Temple Rome Tracy Huang


When I decided to go to Rome, I thought I would be eating long dinners, drinking wine every night, and casually seeing works by Michelangelo, Caravaggio, and Raphael.  Who knew I would also be trying my hand at modeling?  Tessa (from this post) is working on doing more commercial photography to build her portfolio, and so asked me to be in her images.  Her selection rose more out of a thing of convenience than anything else since it was midterm week after all, but I think the images turned out rather nice!  The photos were taken at the Cipro metro stop (a 5 minute walk from the residence), and we happened to stumble upon a dance crew that was nice enough to take time out of their rehearsal to be in our photo-shoot!

Tessa Marie Smucker
Tessa Marie Smucker
Tessa Marie Smucker

For more of Tessa’s work, click here.  Visit, she’s great!

After this experience and the work I have been doing in my digital imaging class, I realize so much more now how much thought and effort photographers put into each image!  It’s not as simple as a click of a button! For instance, I am so used to being behind the camera that this reversal felt very awkward for me.  Tessa, being the amazing photographer that she is, was energetic, vivacious, and dynamic as she coached me into each pose.  Furthermore, take a look at this photo by Chien-Chi Chang.

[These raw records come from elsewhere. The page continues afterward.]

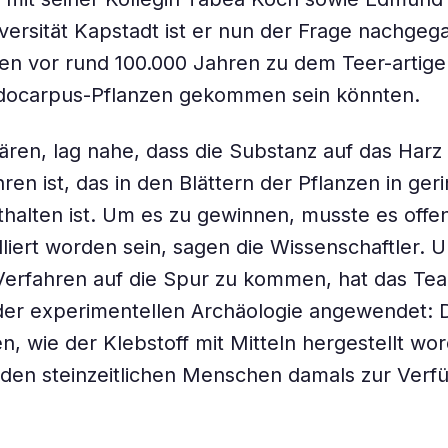
versität Kapstadt ist er nun der Frage nachgeg
n vor rund 100.000 Jahren zu dem Teer-artige
docarpus-Pflanzen gekommen sein könnten.
lären, lag nahe, dass die Substanz auf das Harz
ren ist, das in den Blättern der Pflanzen in ger
alten ist. Um es zu gewinnen, musste es offe
lliert worden sein, sagen die Wissenschaftler. 
Verfahren auf die Spur zu kommen, hat das Te
er experimentellen Archäologie angewendet: D
n, wie der Klebstoff mit Mitteln hergestellt wo
 den steinzeitlichen Menschen damals zur Verf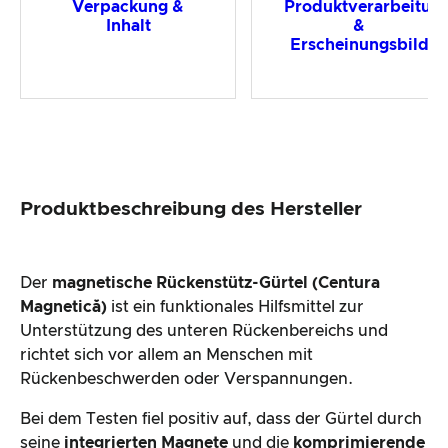
Verpackung &
Produktverarbeitun
Inhalt
&
Erscheinungsbild
Produktbeschreibung des Hersteller
Der
magnetische Rückenstütz-Gürtel (Centura
Magnetică)
ist ein funktionales Hilfsmittel zur
Unterstützung des unteren Rückenbereichs und
richtet sich vor allem an Menschen mit
Rückenbeschwerden oder Verspannungen.
Bei dem Testen fiel positiv auf, dass der Gürtel durch
seine
integrierten Magnete
und die
komprimierende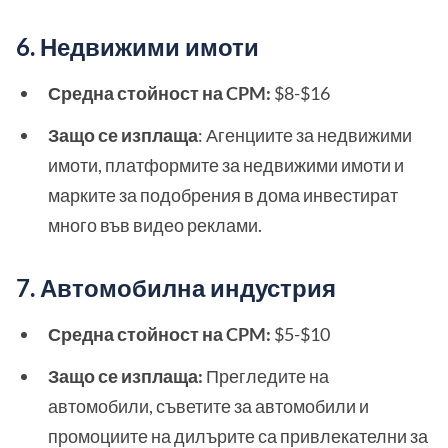
6. Недвижими имоти
Средна стойност на CPM:
$8-$16
Защо се изплаща
: Агенциите за недвижими
имоти, платформите за недвижими имоти и
марките за подобрения в дома инвестират
много във видео реклами.
7. Автомобилна индустрия
Средна стойност на CPM:
$5-$10
Защо се изплаща:
Прегледите на
автомобили, съветите за автомобили и
промоциите на дилърите са привлекателни за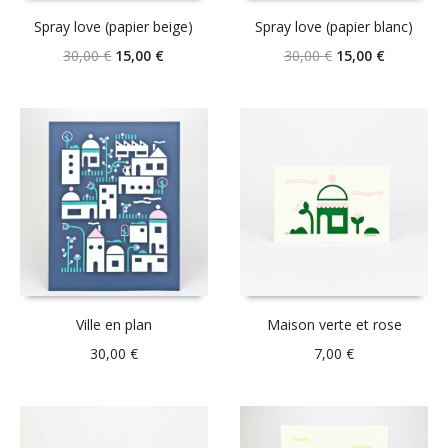
Spray love (papier beige)
Spray love (papier blanc)
Le
Le
Le
Le
30,00
€
15,00
€
30,00
€
15,00
€
prix
prix
prix
prix
initial
actuel
initial
actuel
était :
est :
était :
est :
30,00 €.
15,00 €.
30,00 €.
15,00 €.
Ville en plan
Maison verte et rose
30,00
€
7,00
€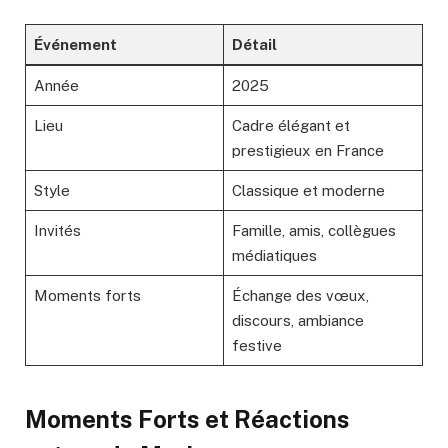
Événement
Détail
Année
2025
Lieu
Cadre élégant et
prestigieux en France
Style
Classique et moderne
Invités
Famille, amis, collègues
médiatiques
Moments forts
Échange des vœux,
discours, ambiance
festive
Moments Forts et Réactions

It’s pretty cool.  But, only a true critic would recognize all the details, and my digital imaging class has pushed me to those limits.  Furthermore, being a Chinese-American myself, the work of other Asian photographers holds much personal interest.  As I scanned the list of names under “Magnum Photos,” which publish Chang’s images, his was the only oriental one.  Because of the competitive academic climate in China, many Chinese people do not have the opportunity to explore the arts, and so, Chang’s breakthrough in the world of photographer as an Asian man inspires and eliminates stereotypes about the “typical” East Asian person.  In the above photograph, Chang displays dexterity in the use of scale, as the pedestrian suspension bridge appears monumental in relation to the two small children featured in the frame.  He plays with depth of field as the lines made by the edges of the bridge lead towards a single, disappearing point.  Furthermore, the white gate in the background appears in stark contrast to the dark muted tones of the foreground; yet, the foreground is in focus, while the giant, white block of space in the background is fuzzy.  In this decisive moment, Chang takes a provocative image of a little girl crying and running; however, not, it seems, from the boy with the scary mask for he in front of her.  As a child, her instinct would be to run away from what is scaring her and towards safety, but in this photograph, it is obviously not the boy with the mask who is responsible for her distress.  This observation suggests a disturbing reality.

This fall break, I am off to Lisbon, Madrid, Barcelona, and Nice!